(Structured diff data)
== Segment start ==

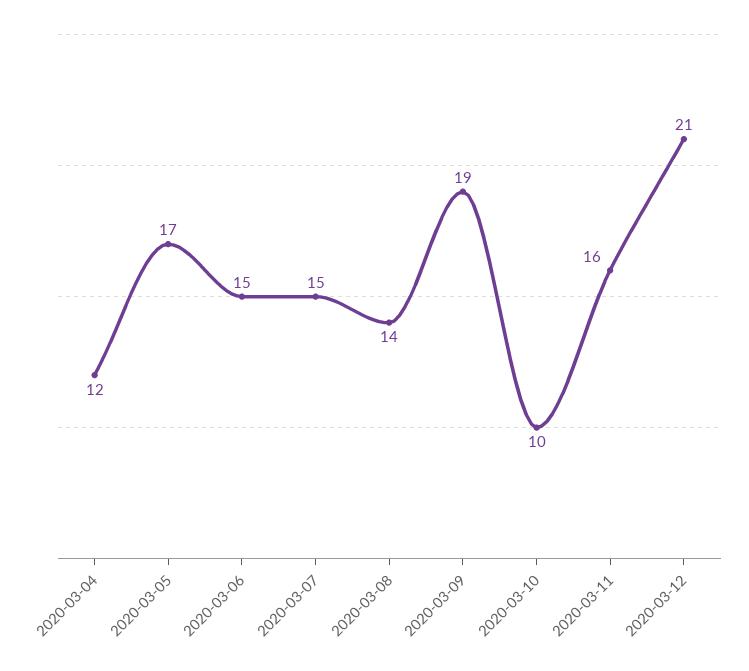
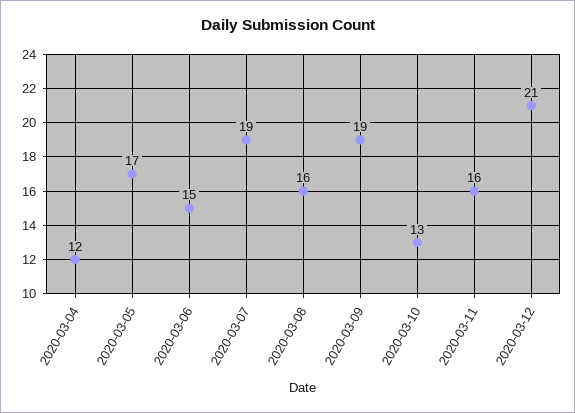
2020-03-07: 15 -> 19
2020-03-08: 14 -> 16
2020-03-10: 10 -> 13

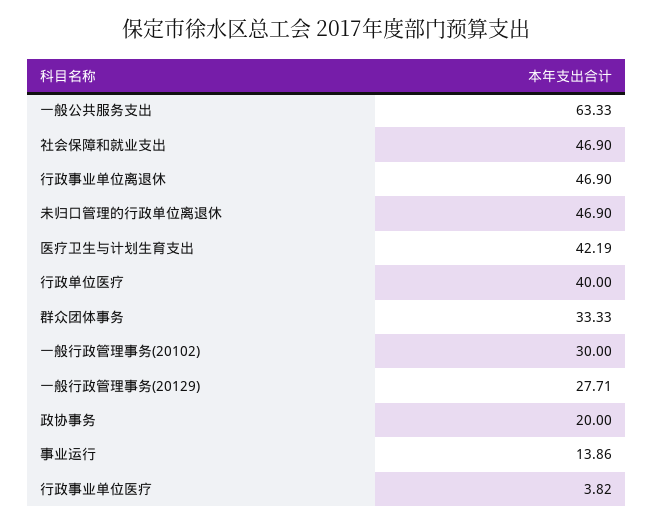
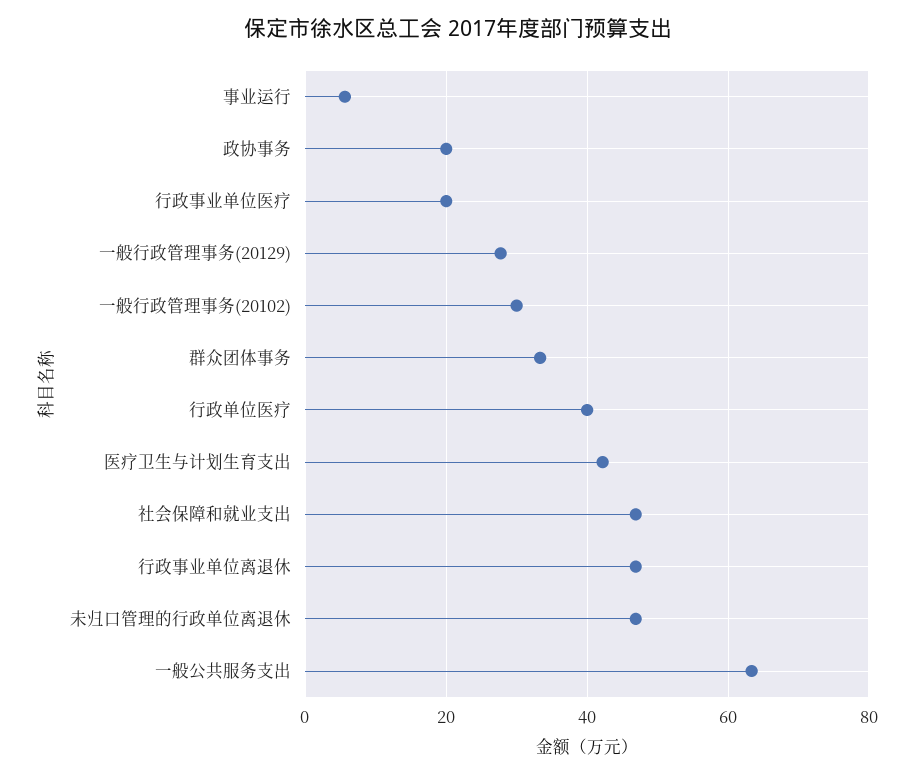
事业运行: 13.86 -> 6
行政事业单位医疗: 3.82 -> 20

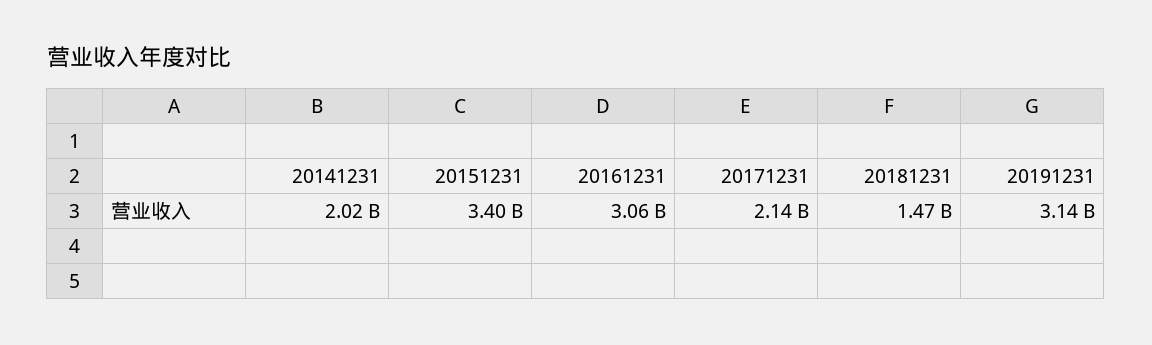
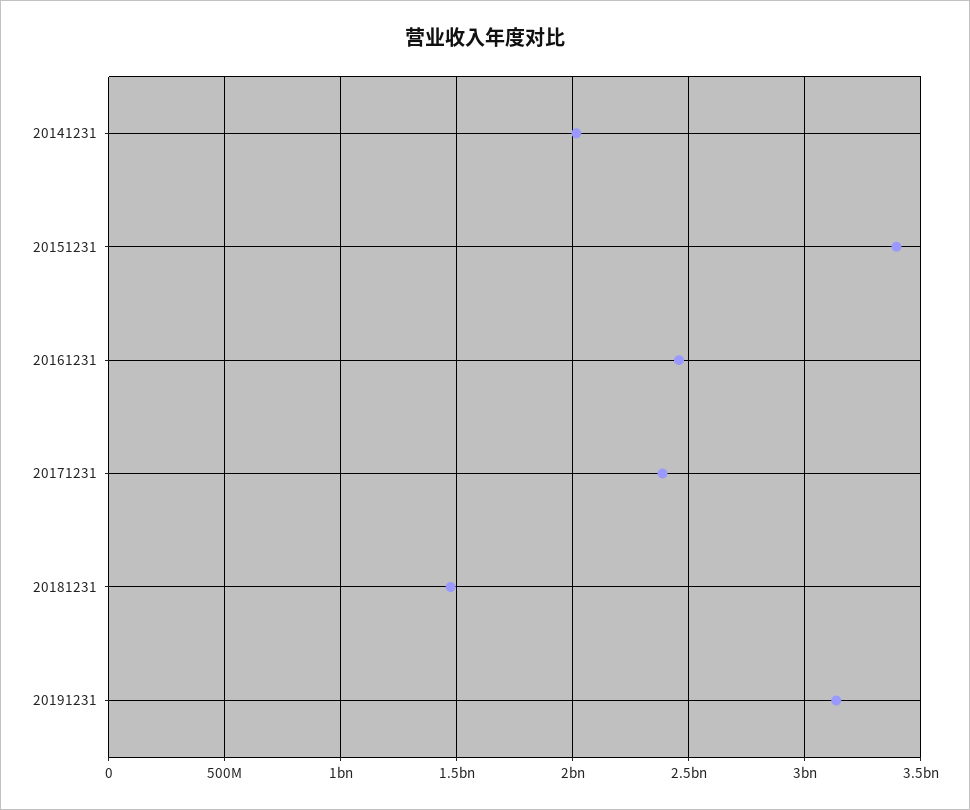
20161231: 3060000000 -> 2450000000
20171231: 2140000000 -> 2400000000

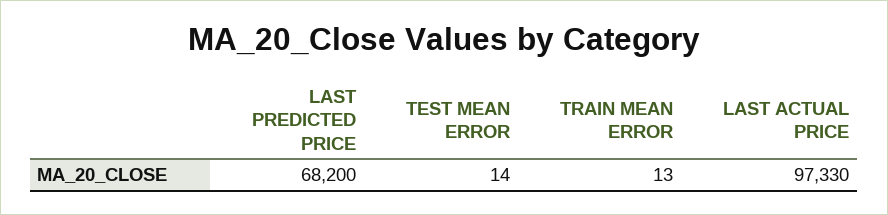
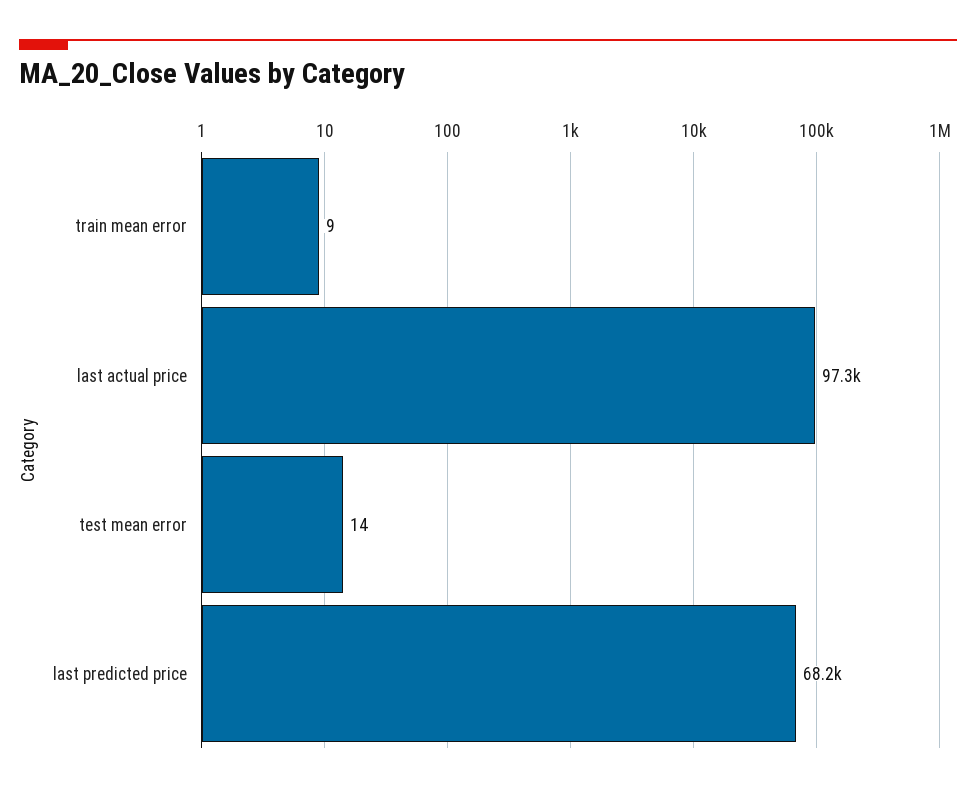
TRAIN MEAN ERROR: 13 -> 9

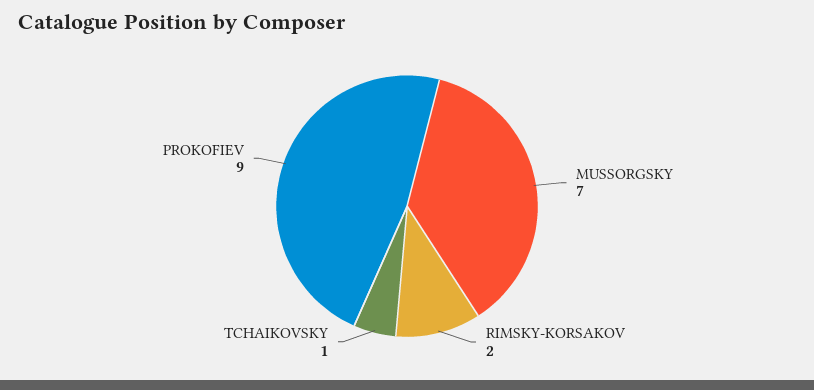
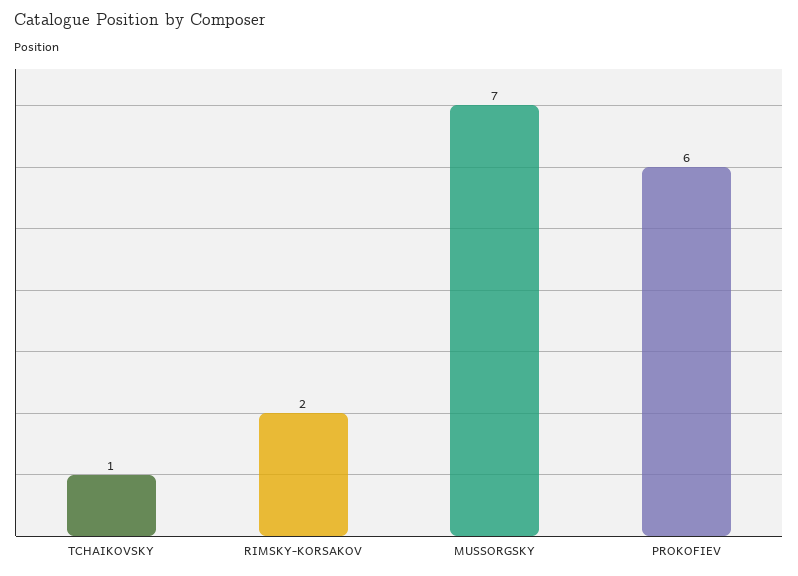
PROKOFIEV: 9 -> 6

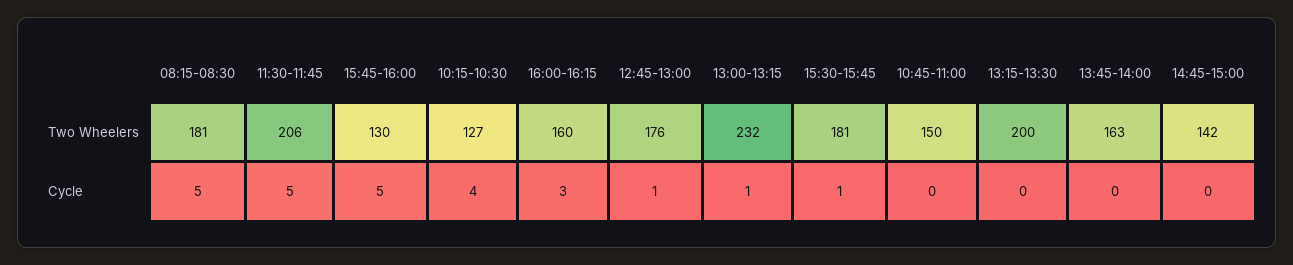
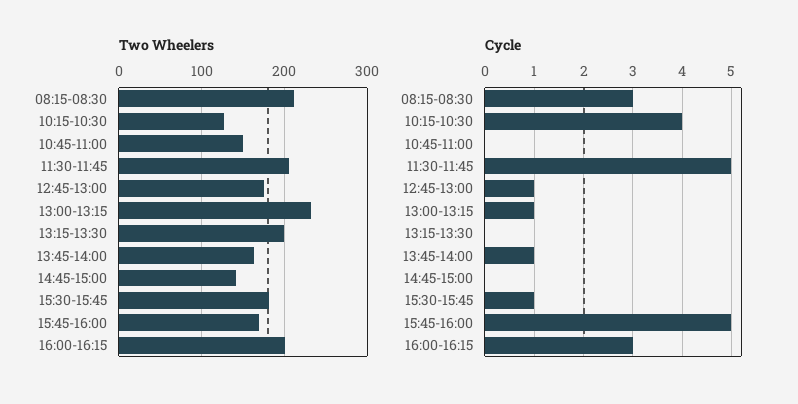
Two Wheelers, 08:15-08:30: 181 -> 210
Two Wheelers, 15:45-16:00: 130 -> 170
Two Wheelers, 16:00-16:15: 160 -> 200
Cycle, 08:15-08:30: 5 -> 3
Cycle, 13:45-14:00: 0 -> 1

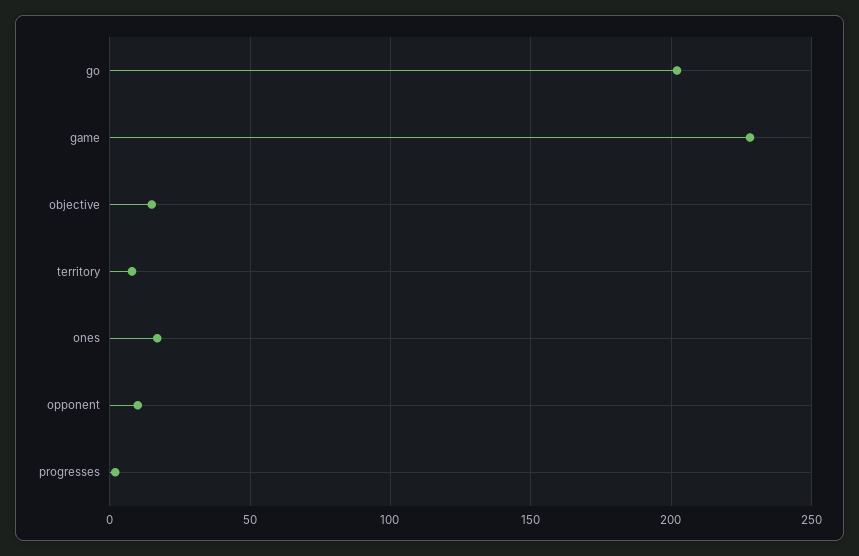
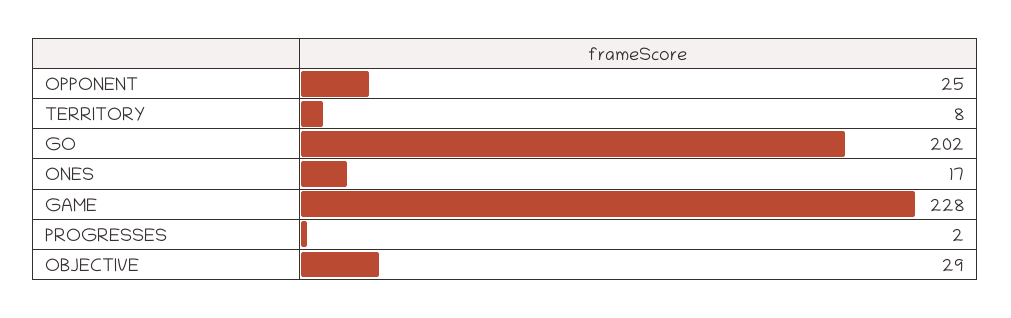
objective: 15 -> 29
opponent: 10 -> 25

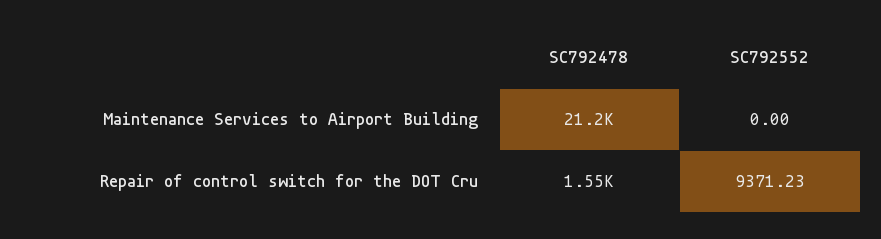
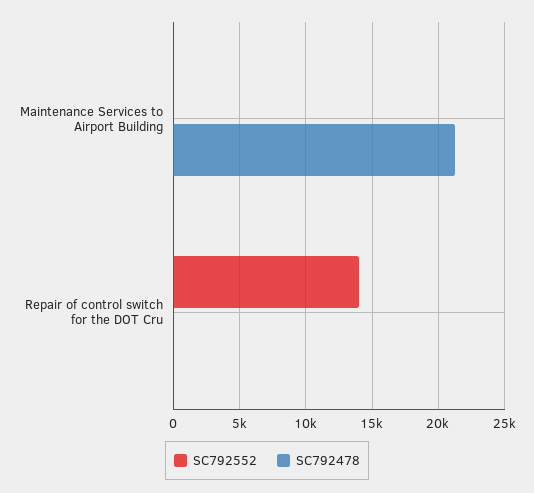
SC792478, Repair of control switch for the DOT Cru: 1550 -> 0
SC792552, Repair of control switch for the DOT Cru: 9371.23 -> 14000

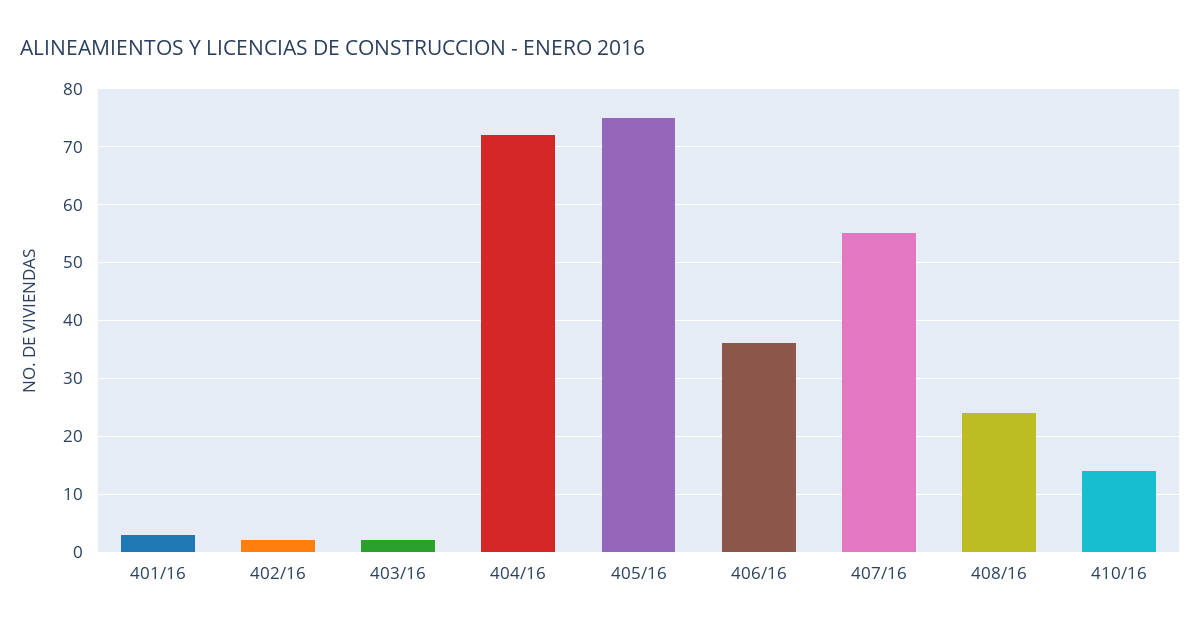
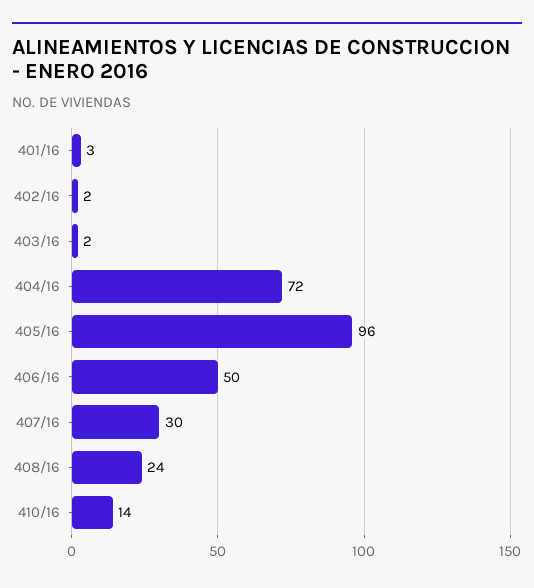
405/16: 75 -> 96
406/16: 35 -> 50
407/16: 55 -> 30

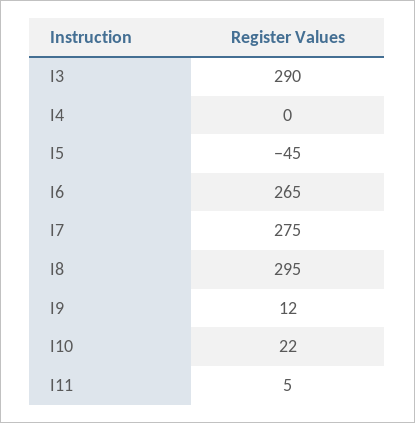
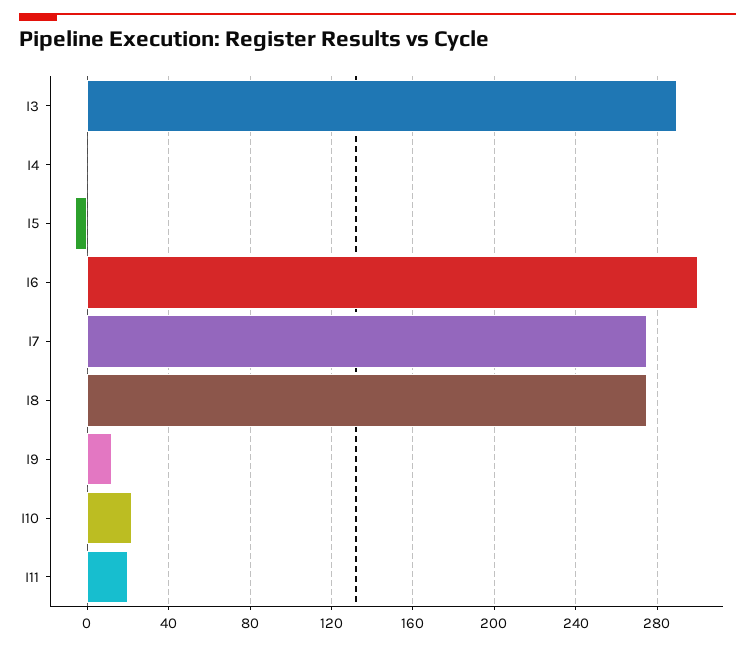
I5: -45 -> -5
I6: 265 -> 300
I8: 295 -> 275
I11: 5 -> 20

== Segment end ==

Copy each line above containing the string "Wheelers".

*SOLUTION*
Two Wheelers, 08:15-08:30: 181 -> 210
Two Wheelers, 15:45-16:00: 130 -> 170
Two Wheelers, 16:00-16:15: 160 -> 200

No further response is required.